* [Action item]: A word-for-word copy of the listing, free of images, is the expected answer.

* [Data]:
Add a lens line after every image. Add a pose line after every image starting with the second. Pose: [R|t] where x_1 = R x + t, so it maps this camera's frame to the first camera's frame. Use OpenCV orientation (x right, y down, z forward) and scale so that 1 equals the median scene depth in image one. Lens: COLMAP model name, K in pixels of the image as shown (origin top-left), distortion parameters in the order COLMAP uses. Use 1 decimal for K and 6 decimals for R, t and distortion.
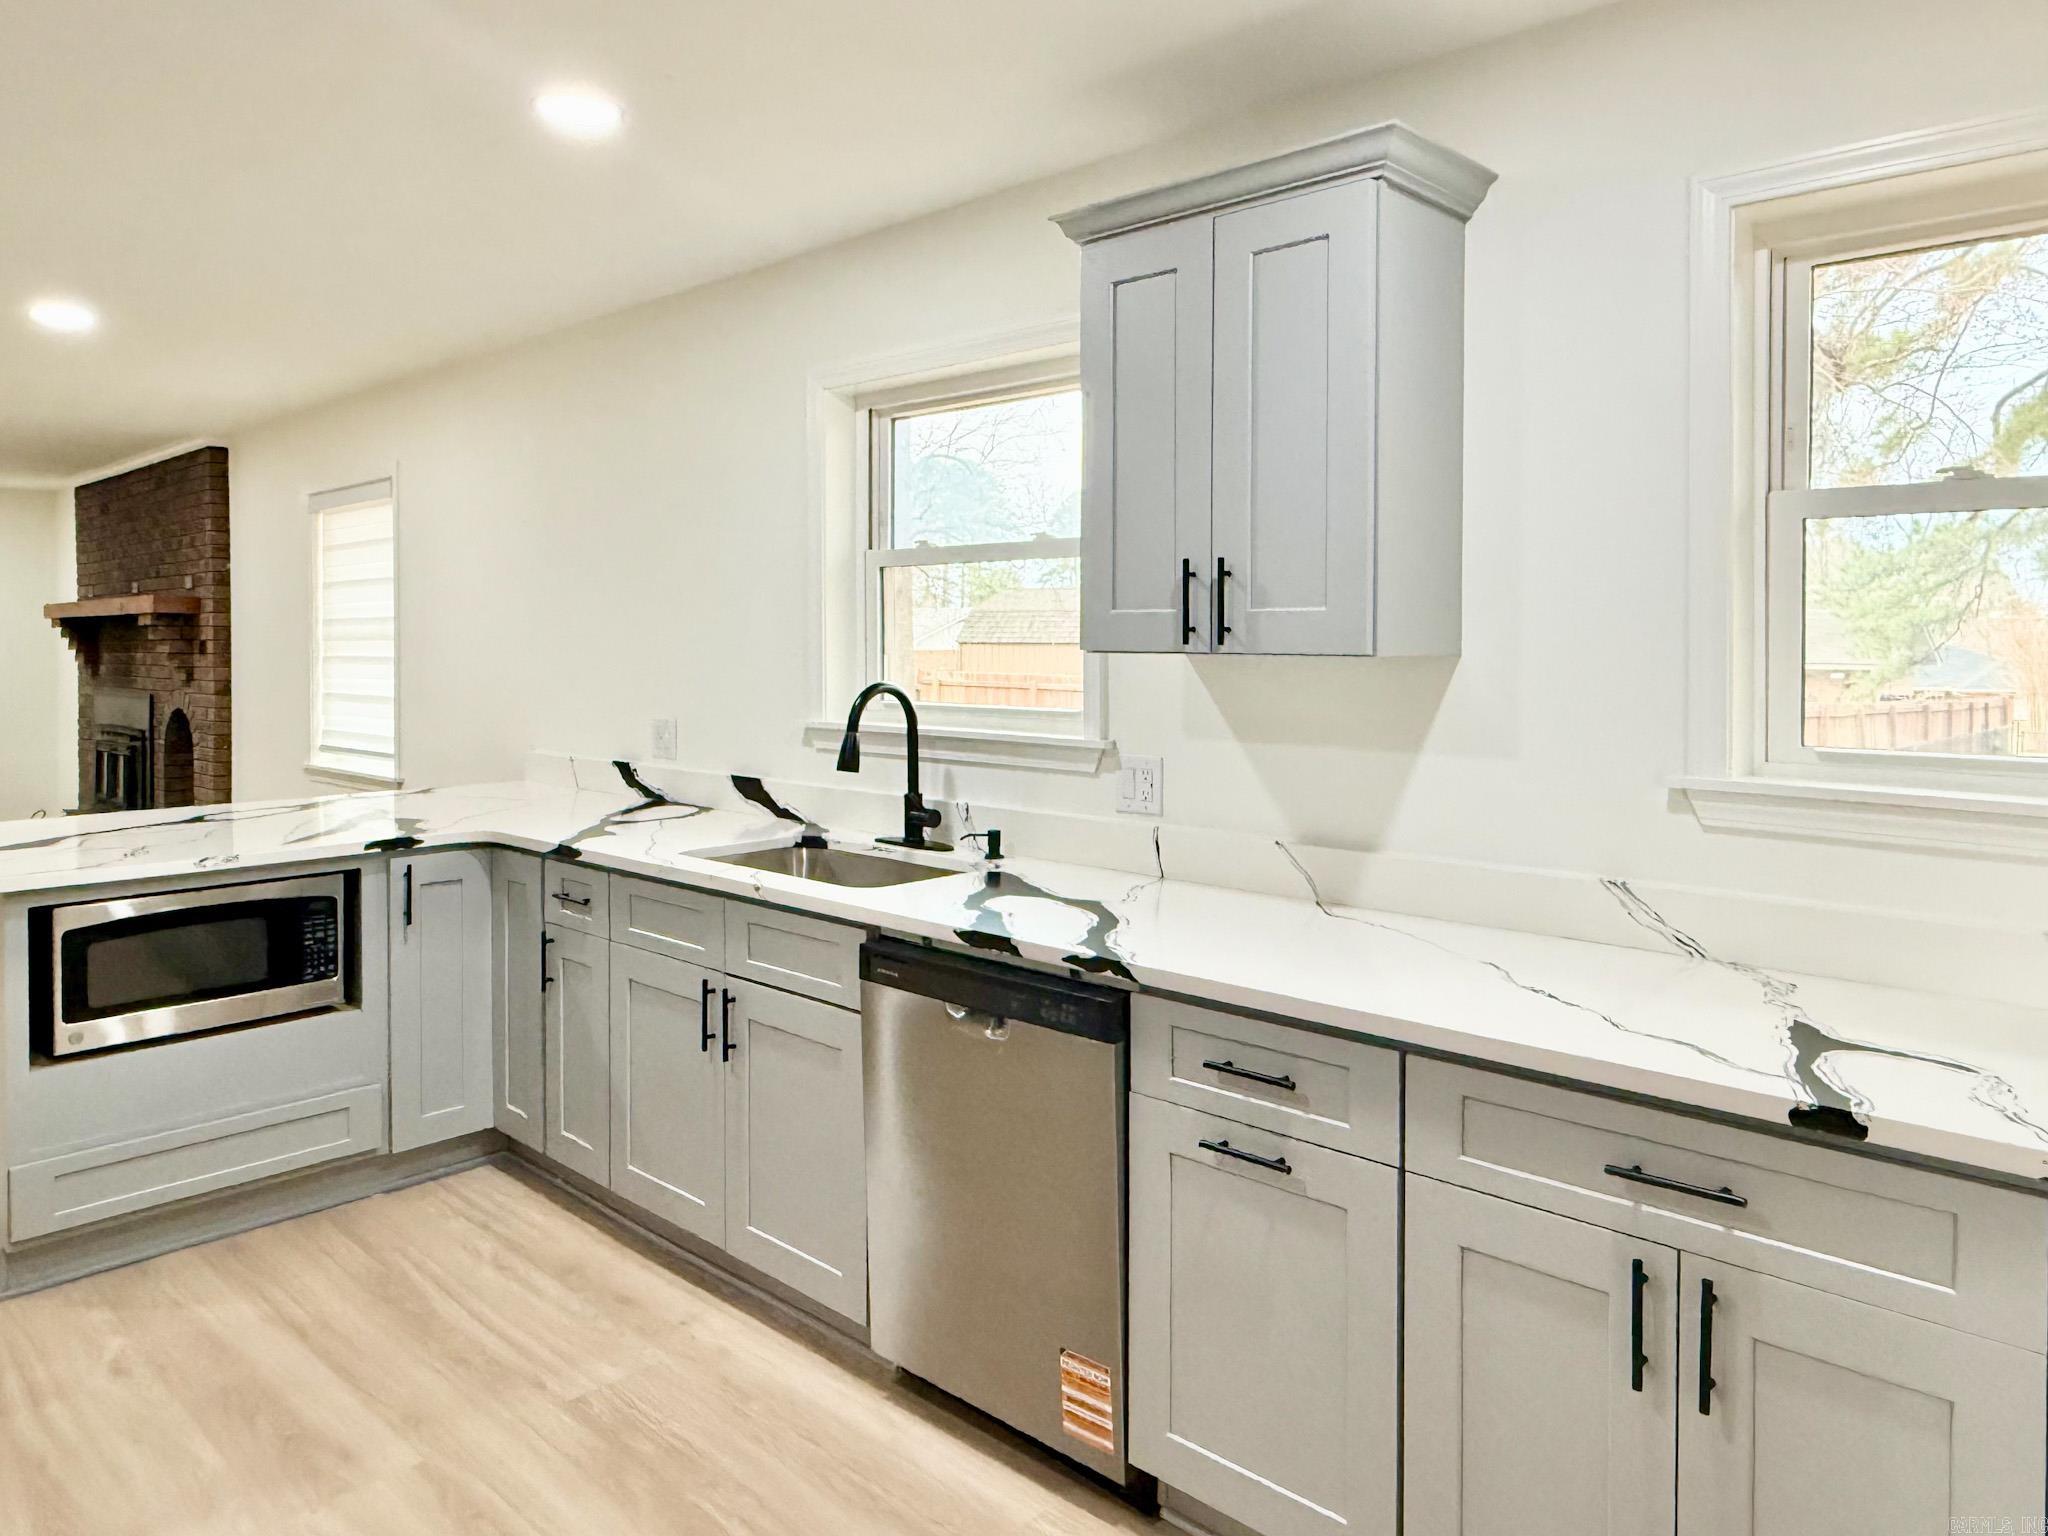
lens RADIAL K [[1415.7, 0, 1031.5], [0, 1415.7, 733.5], [0, 0, 1]] dist [-0.011719, 0.009036]
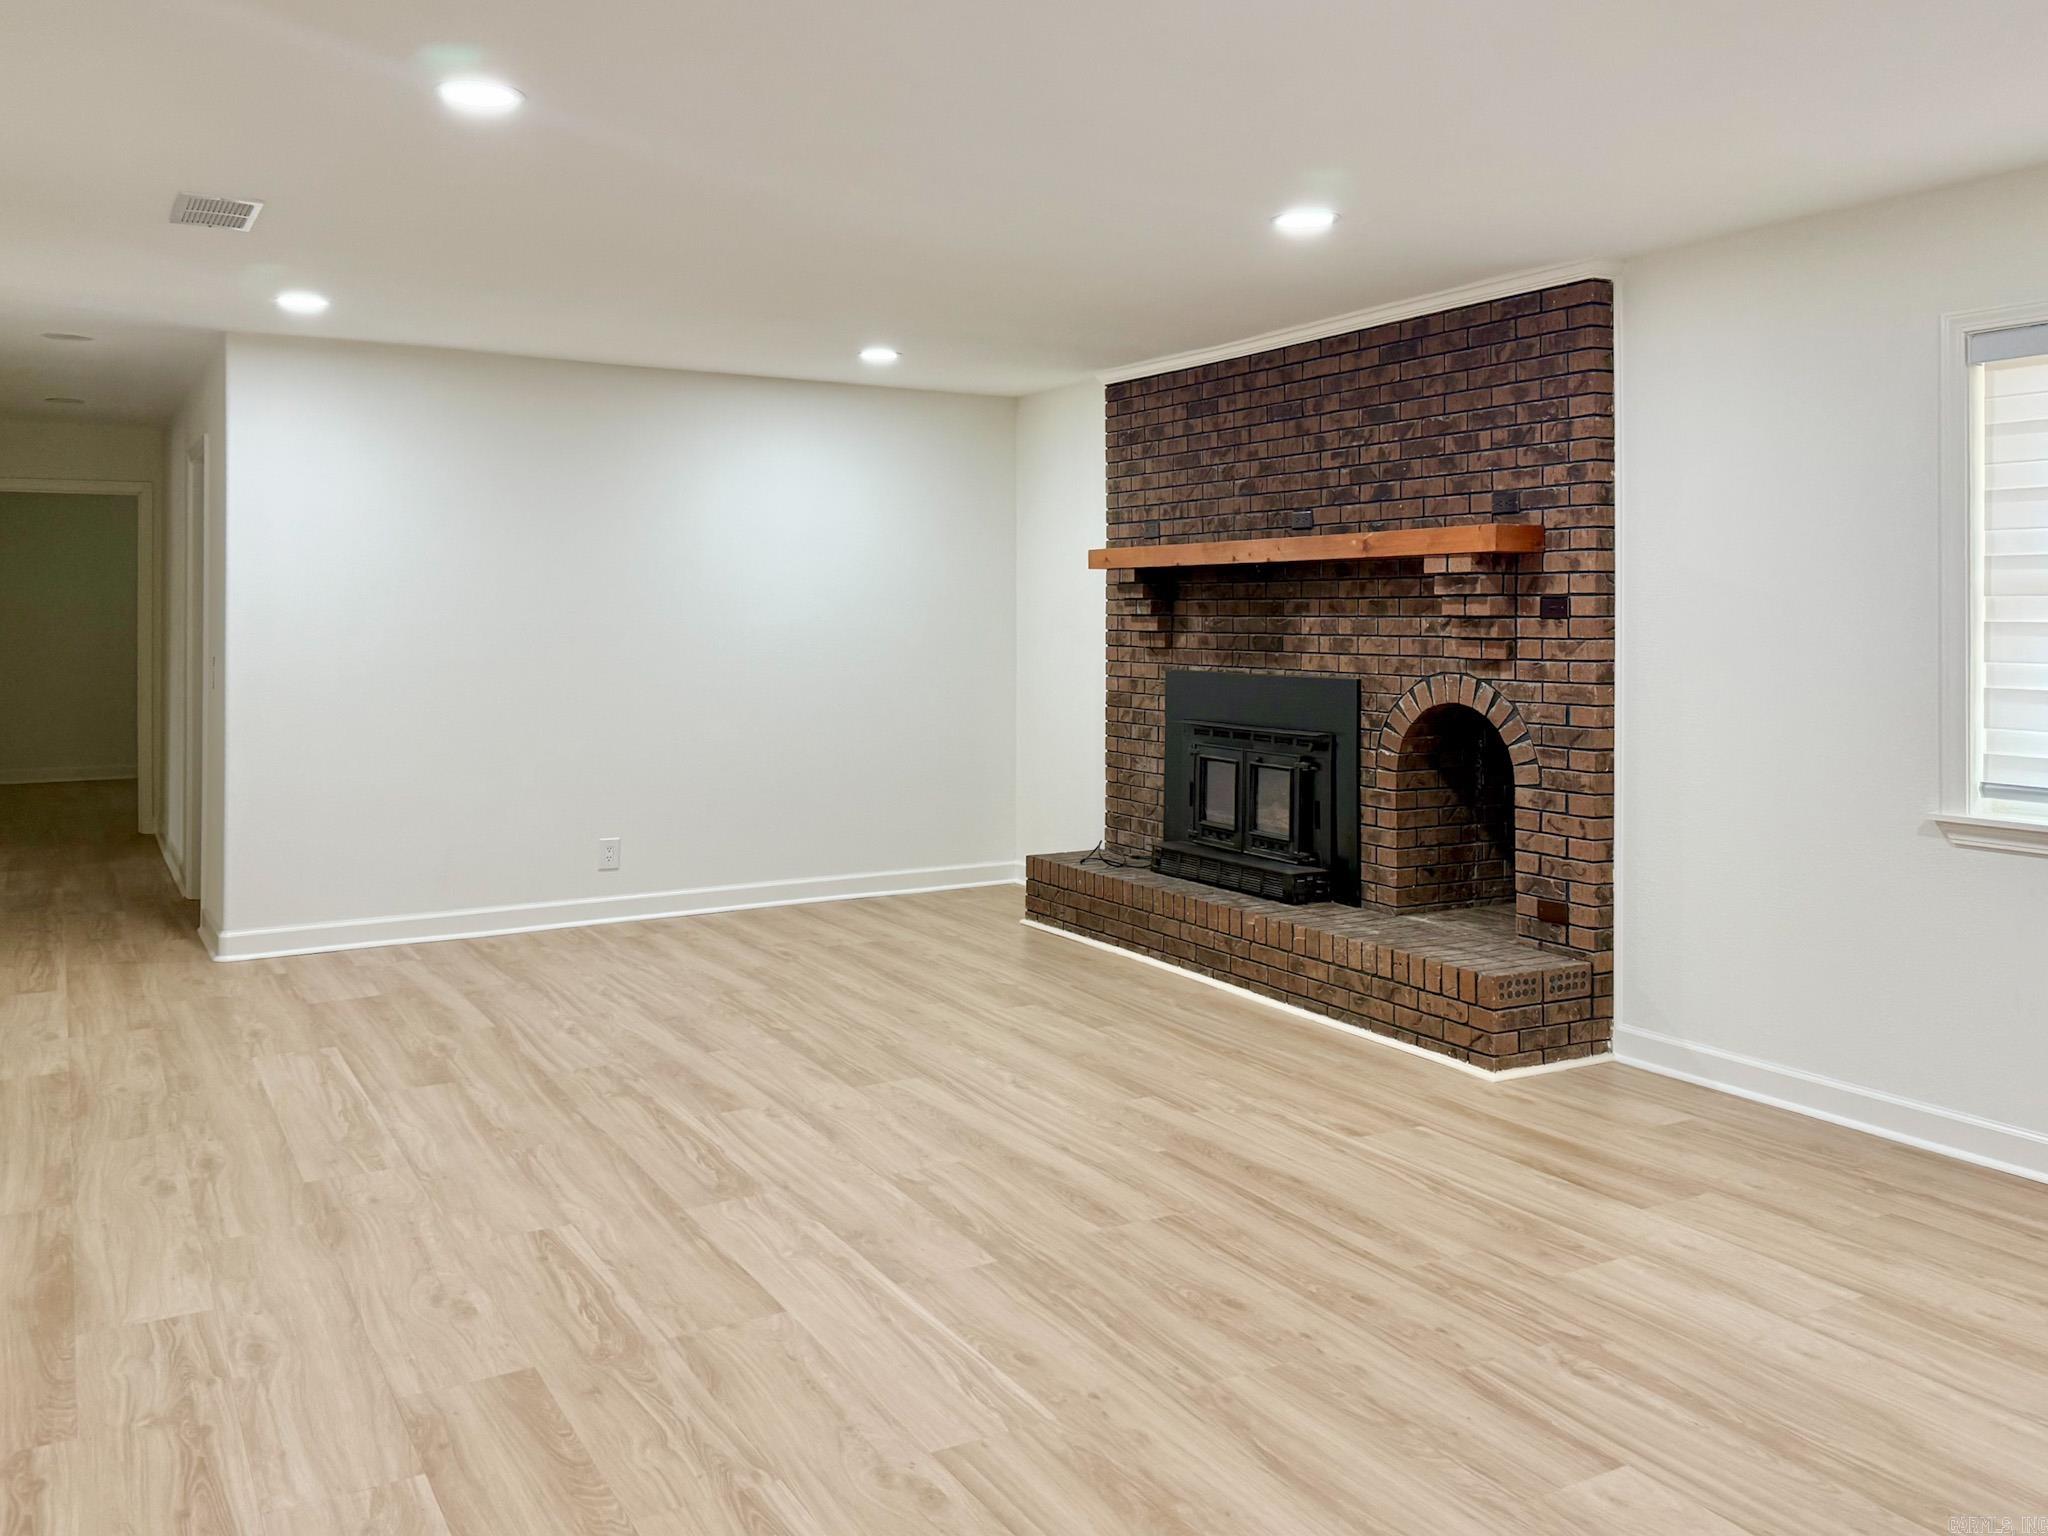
lens RADIAL K [[1644.1, 0, 999.8], [0, 1644.1, 720.8], [0, 0, 1]] dist [0.033864, -0.048253]
pose [[0.962329, 0.020088, -0.271146, -1.358133], [-0.019015, 0.999798, 0.006584, -0.025454], [0.271223, -0.001180, 0.962516, 0.519855]]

* [Response]:
Add a lens line after every image. Add a pose line after every image starting with the second. Pose: [R|t] where x_1 = R x + t, so it maps this camera's frame to the first camera's frame. Use OpenCV orientation (x right, y down, z forward) and scale so that 1 equals the median scene depth in image one. Lens: COLMAP model name, K in pixels of the image as shown (origin top-left), distortion parameters in the order COLMAP uses. Use 1 decimal for K and 6 decimals for R, t and distortion.
lens RADIAL K [[1415.7, 0, 1031.5], [0, 1415.7, 733.5], [0, 0, 1]] dist [-0.011719, 0.009036]
lens RADIAL K [[1644.1, 0, 999.8], [0, 1644.1, 720.8], [0, 0, 1]] dist [0.033864, -0.048253]
pose [[0.962329, 0.020088, -0.271146, -1.358133], [-0.019015, 0.999798, 0.006584, -0.025454], [0.271223, -0.001180, 0.962516, 0.519855]]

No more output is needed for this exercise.